Things I love about practicing yoga at home:
- I don’t have to arrange my day around a yoga studio’s schedule
- I don’t have to pay for it
- I don’t have to spend half an hour on the road (plus $4 in gas) getting there and back
- No vaguely New Age music
- I can wear shorts and my most comfortable, least supportive tops and no 20-year-old will glance at me and possibly wonder (a) if her skin’s going to get all crinkly like that when she gets old, or (b) why don’t I cover that shit up
- Nobody to get arrogant about their space or feel entitled to “accidentally” thwack me if they feel like my mat’s invading their territory
- I don’t have to pray to become invisible during backbends so that the teacher doesn’t come over and help me, when really all I want is to be able to struggle through, no matter how ugly what I’m doing may look
Things I don’t like about practicing at home:
- I can’t put down my mat next to advanced students and use them for motivation
- Yes, well, sometimes it’s nice to have a little help with backbends
- Those 20-year-olds are a good reminder that it’s totally appropriate for me not to be as flexible as someone half my age
- Hippie music camouflages the unhappy noises my body makes sometimes
- My home practice space is small and I often accidentally knock into chairs, bookshelves, stray shoes, or other detritus that has nowhere else to go
- Then of course Peewee cries and harrumphs outside the door until I open it and let him in
- And then he wants to lie on my mat and make it impossible to do anything
Speaking of Peewee, it’s his birthday today. He’s four in Earth years, but if you give him five human years for his first two, and seven human years for everything after that, he’s actually 24. Like many people that age, he’s into high-risk activities:
Unlike many people that age, he naps five to six times a day and eats out of a bowl on the floor. Happy birthday, Peewee!
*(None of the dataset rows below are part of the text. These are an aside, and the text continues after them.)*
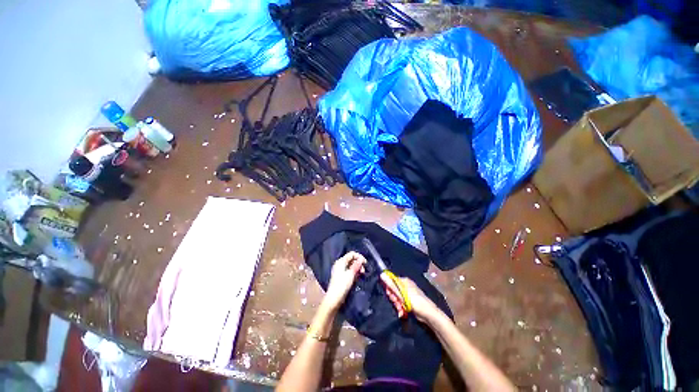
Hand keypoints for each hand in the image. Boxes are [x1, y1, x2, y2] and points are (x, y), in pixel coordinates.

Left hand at [322, 252, 365, 311]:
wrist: (334, 298)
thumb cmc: (342, 285)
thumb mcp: (351, 274)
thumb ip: (357, 265)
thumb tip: (361, 259)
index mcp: (341, 261)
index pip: (352, 254)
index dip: (359, 257)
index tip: (365, 263)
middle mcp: (340, 264)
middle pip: (352, 259)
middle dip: (359, 263)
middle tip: (363, 270)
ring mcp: (340, 270)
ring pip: (351, 265)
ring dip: (357, 268)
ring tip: (361, 274)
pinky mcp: (341, 276)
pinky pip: (349, 271)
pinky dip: (354, 272)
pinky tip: (358, 277)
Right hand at [392, 277, 441, 323]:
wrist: (427, 313)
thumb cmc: (414, 301)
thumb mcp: (401, 292)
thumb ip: (391, 284)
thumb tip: (381, 274)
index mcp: (404, 281)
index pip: (392, 281)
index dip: (389, 288)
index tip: (389, 294)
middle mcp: (406, 286)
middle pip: (394, 290)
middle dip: (394, 298)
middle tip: (396, 302)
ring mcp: (408, 294)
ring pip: (397, 298)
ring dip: (397, 304)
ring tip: (400, 309)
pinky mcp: (410, 302)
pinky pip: (402, 303)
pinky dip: (401, 307)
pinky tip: (402, 312)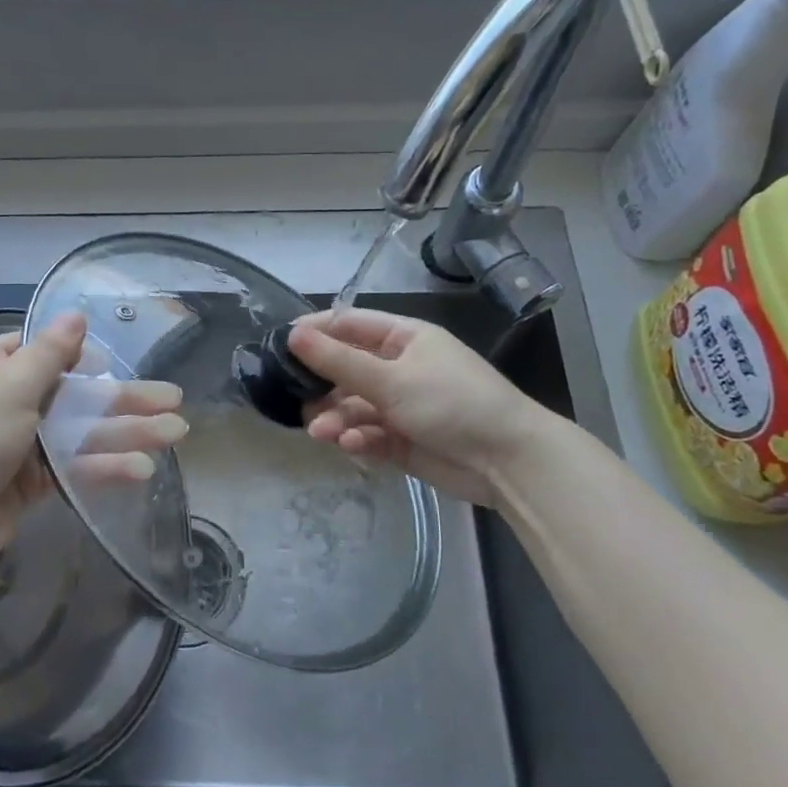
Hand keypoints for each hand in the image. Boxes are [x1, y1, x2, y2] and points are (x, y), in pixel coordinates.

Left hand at [0, 313, 186, 583]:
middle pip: (73, 394)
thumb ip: (49, 355)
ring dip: (125, 433)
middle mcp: (4, 402)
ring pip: (79, 432)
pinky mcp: (28, 484)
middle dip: (123, 398)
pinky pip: (71, 467)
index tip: (115, 364)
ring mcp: (18, 445)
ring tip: (175, 433)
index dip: (82, 356)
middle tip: (173, 399)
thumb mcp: (7, 389)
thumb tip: (75, 313)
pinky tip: (140, 469)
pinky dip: (103, 466)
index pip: (42, 352)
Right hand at [285, 308, 553, 505]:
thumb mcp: (391, 378)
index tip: (279, 344)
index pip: (349, 325)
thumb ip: (338, 361)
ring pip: (352, 406)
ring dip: (335, 418)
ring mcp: (401, 405)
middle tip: (295, 399)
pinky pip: (368, 434)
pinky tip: (351, 446)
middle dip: (321, 386)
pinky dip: (357, 439)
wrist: (508, 461)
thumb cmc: (451, 403)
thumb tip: (292, 335)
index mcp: (403, 338)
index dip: (315, 332)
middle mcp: (399, 367)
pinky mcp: (402, 440)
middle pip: (345, 369)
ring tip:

We will continue to enjoy having you around for as many years as your genetic programming allows for, and we will try not to think about how much longer that will actually be.
This morning during all of our separate trips outside, each of us noticed the dirty twin-sized mattress leaning up against the wall next to the garbage enclosure. And then we had to talk about it.
Me: “Is it so hard to stick that in the dumpster? Assuming you’re strong enough to haul it all the way out to within a foot of the dumpster, can you not go the extra mile and push it up into the trash? Absolutely no one is going to recycle that, it’s disgusting.”
Jack: “Jackson said* maybe a hobo could use it.”
Me: “You think? Hobos need to stay mobile.”
Jack: “Maybe an immobile hobo.”
“The Immobile Hobos” is either your new band name or a class of Coach bags that weigh 500 pounds.
* Jack has to take Jackson to school for an entire week as payback for missing the MANDATORY PARENTS NIGHT last week, which I went to, and which resulted in me volunteering to help with something like six different events this school year. I did it to make up for the last two years of book-related absence on my part. Do you want me to participate in something? Try guilt! It works like a charm.